With a direct Anthropic contract, Cowork's internal telemetry is held only on Anthropic's side, limiting the organization's ability to audit. Via Bedrock, telemetry stays within the organization's own AWS account.
Checklist for Deployment Decisions — 5 Items to Confirm Before Migration
Finally, here is a decision checklist for migrating from a direct Anthropic contract to Bedrock, or for new deployments.

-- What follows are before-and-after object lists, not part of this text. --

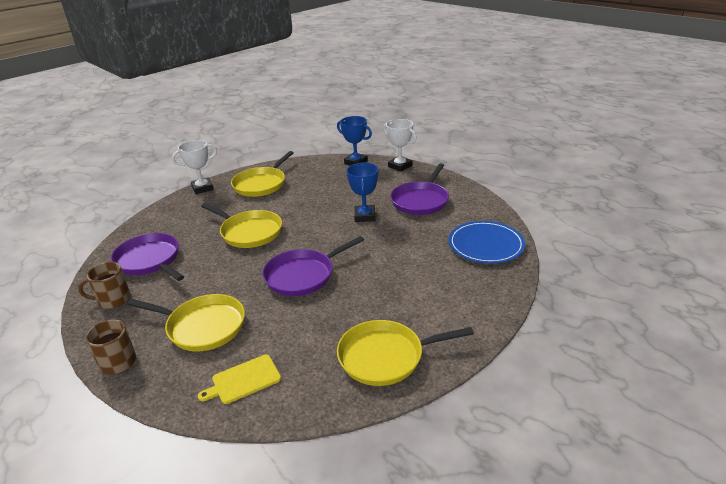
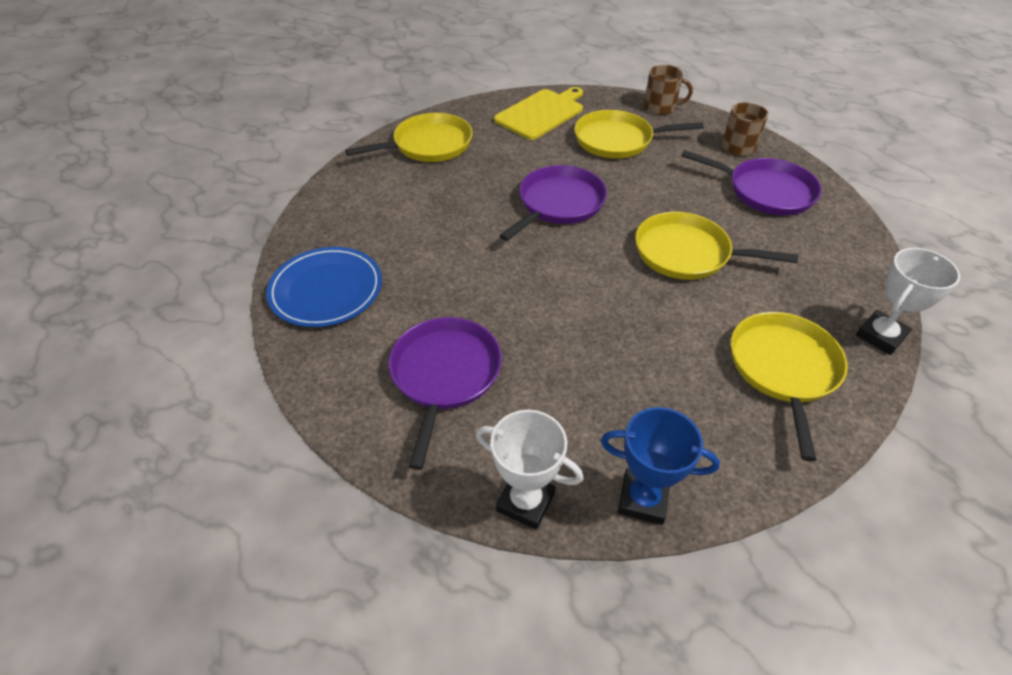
camera: 160 degrees right, 15 degrees up
(243, 380) = (541, 113): yellow cutting board -> yellow cutting board, size x1.56
(364, 216) = (531, 316): blue trophy -> none

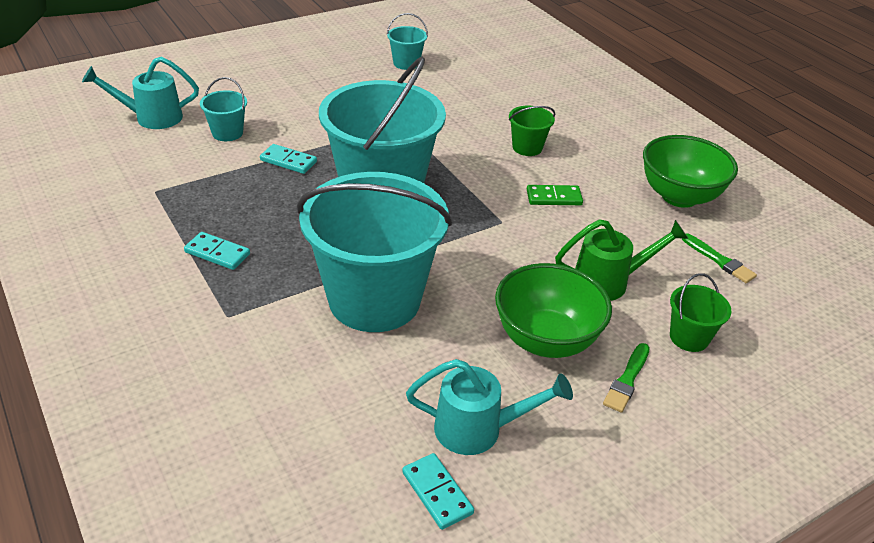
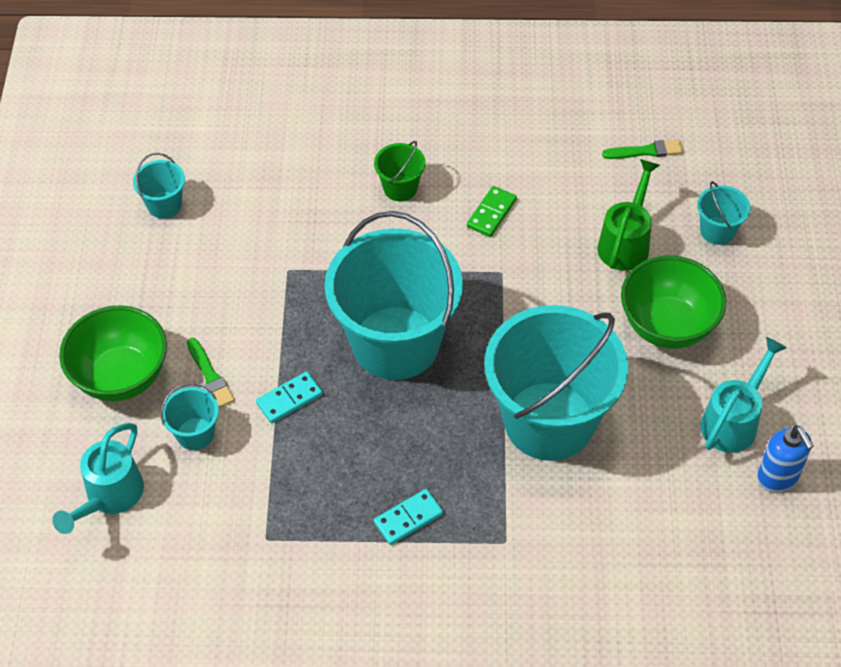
camera: 55 degrees left, 15 degrees up
(437, 493) = (778, 477): turquoise domino -> blue soap dispenser
(627, 380) = (737, 298): green brush -> green brush (210, 375)
(679, 196) = (548, 121): green bowl -> green bowl (121, 376)
(689, 337) = (717, 231): green bucket -> turquoise bucket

- Scale: Under 50 users, the simplicity of a direct contract wins; 50 or more, Bedrock's cost and governance advantages take over
- Data residency: If domestic containment is required, Regional inference profile (Tokyo) fixed is a prerequisite
- Existing AWS account: If you have one, you can start the same day; if not, creating a new AWS account is a prerequisite step
- MDM readiness: Is Jamf / Intune / Group Policy available for distribution? (Without it, manual rollout carries significant risk)
- Cost allocation requirements: If departmental P&L charge-back is needed, enable IAM principal-based cost allocation from the start
Organizations that meet all five criteria are best served by Bedrock-based Cowork deployment. If even one criterion is missing, the safer approach is a phased rollout — start with a PoC on Anthropic's direct Team plan, then migrate to Bedrock when scaling up.